Header File: Cabana_Parallel.hpp

Usage: Parallel iteration over Cabana AoSoA or neighbor list objects.

SIMD Parallel For

The Cabana Slice is designed to represent single data members within an AoSoA as if they were a single multidimensional array. In most applications we will want to execute parallel kernels that operate on slices using the given hardware on a compute node (e.g. multicore CPUs, GPUs, or other accelerators). To realize the full benefit of using an AoSoA data structure in an application, different types of parallel loops will need to be deployed for different types of kernels. We identify two primary kernel types in an application:

  1. Kernels that allow for sequential data access and therefore readily vector/coalesce using 2D indexing.
  2. Kernels that do not easily vector/coalesce and therefore will possibly benefit from the maximum parallelism afforded by 1D indexing.

Cabana handles both of these types of kernels by providing 1D and 2D indexing into the Slice data structure along with a new parallel for loop paradigm specifically for 2D indexing. Our concept builds directly on, and is complementary to, the Kokkos parallel_for concept (see the Kokkos wiki for more details). In the examples below we will demonstrate using the Cabana Slice in parallel for loops with kernels of both types. Note that in the examples below we directly use existing Kokkos infrastructure (e.g. KOKKOS_LAMBDA) as a means of easily implementing the computational kernels.

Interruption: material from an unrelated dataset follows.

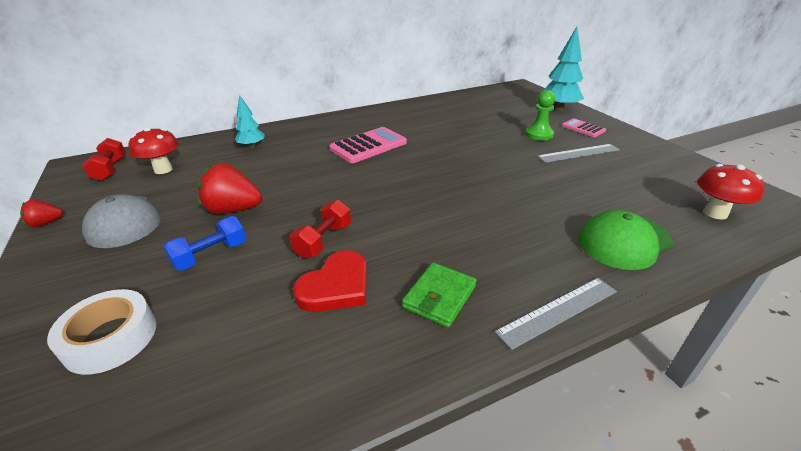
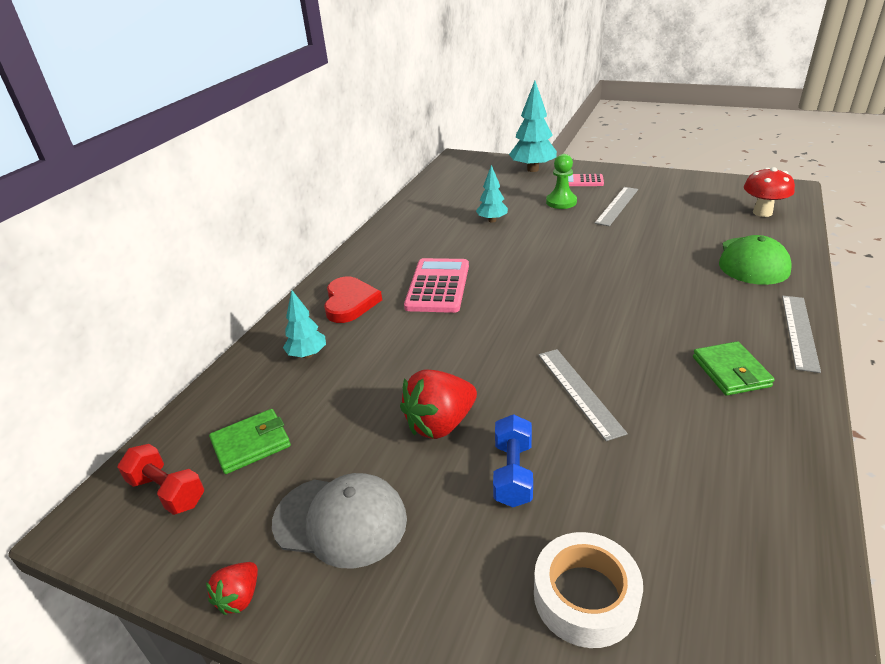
camera: 40 degrees left, 0 degrees up
red mushroom [128,127,179,174] -> green wallet [209,409,291,474]
red dumbbell [290,200,351,258] -> grey ruler [539,349,628,441]
red heart [293,250,367,312] -> red heart moved to [324,277,382,323]
none -> turquoise tree [476,165,508,223]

Vectorized/Coalesced Kernels

If we have a kernel we know that will easily vectorize/coalesce then we want to use 2D indexing to access Slice data. On a CPU, this 2D indexing can be used to write a vector-length inner loop that will vectorize due to stride-1 access over the slice data while on a GPU a 2D thread layout is generated to promote coalescing.

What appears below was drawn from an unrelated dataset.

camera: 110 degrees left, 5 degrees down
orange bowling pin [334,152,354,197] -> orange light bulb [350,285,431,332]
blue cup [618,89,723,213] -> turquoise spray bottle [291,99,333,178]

Consider the following data structure:

using DataTypes = Cabana::MemberTypes<double,double>;
using DeviceType = Kokkos::Device<Kokkos::Serial, Kokkos::HostSpace>;
const int VectorLength = 8;
const int num_tuple = 100;
Cabana::AoSoA<DataTypes,DeviceType,VectorLength> aosoa( num_tuple );
auto slice_0 = slice<0>( aosoa );
auto slice_1 = slice<1>( aosoa );

Next we will write a simple kernel known to vectorize:

auto vector_kernel =
    KOKKOS_LAMBDA( const int s, const int a )
    { slice_0.access(s,a) = slice_1.access(s,a); };

There are a few salient features of this kernel as compared to a functor that would normally be written for use with Kokkos::parallel_for. First note that there are 2 index arguments instead of one. The first index, s, corresponds to the struct index of the data element on which the operations will be performed and the second index, a, is the array index (i.e. the location of the data element in the vector-length array in the struct). Exposing two indices allows the compiler to easily see that data access will be stride-1 over index a.

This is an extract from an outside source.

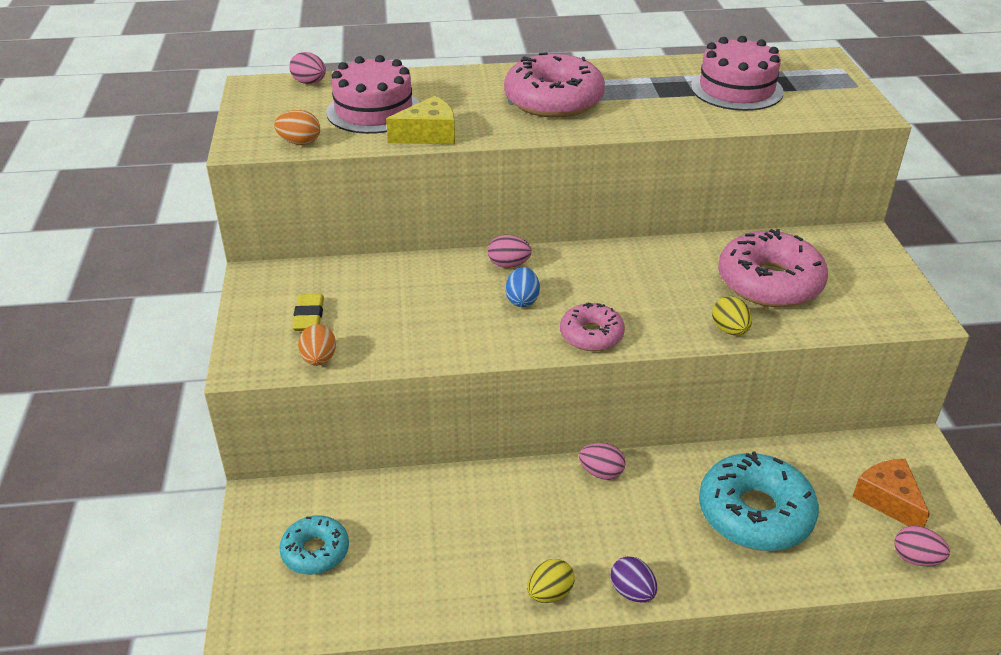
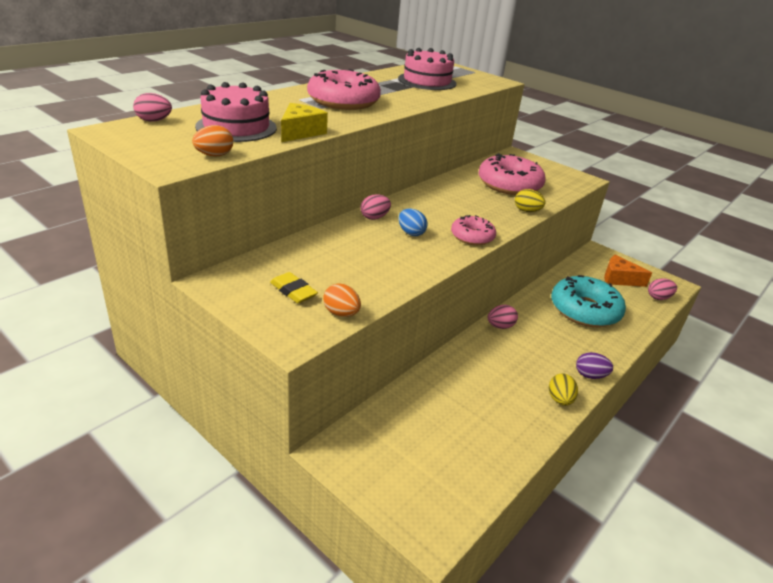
camera: 45 degrees left, 5 degrees down
turquoise donut [279,515,349,575] -> none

Next, we make an execution policy to use with the new Cabana parallel for loop concept. Again, this is a complementary concept and data structure to those already implemented in Kokkos. In this case we make a SimdPolicy:

using ExecutionSpace = Kokkos::OpenMP;
Cabana::SimdPolicy<VectorLength,ExecutionSpace> simd_policy( 0, num_tuple );

The Cabana SIMD execution policy specifies the Kokkos execution space in which the functor will execute, the vector length of the data structure which is used to compose parallel loop bounds, and the range of 1D indices over which to execute the functor. The parallel for loop will automatically create an appropriate 2D index range and pass these indices to the user-defined functor. This includes 1D index ranges that do not start or stop directly on the boundary of a struct (i.e. begin and end are not a multiple of VectorLength).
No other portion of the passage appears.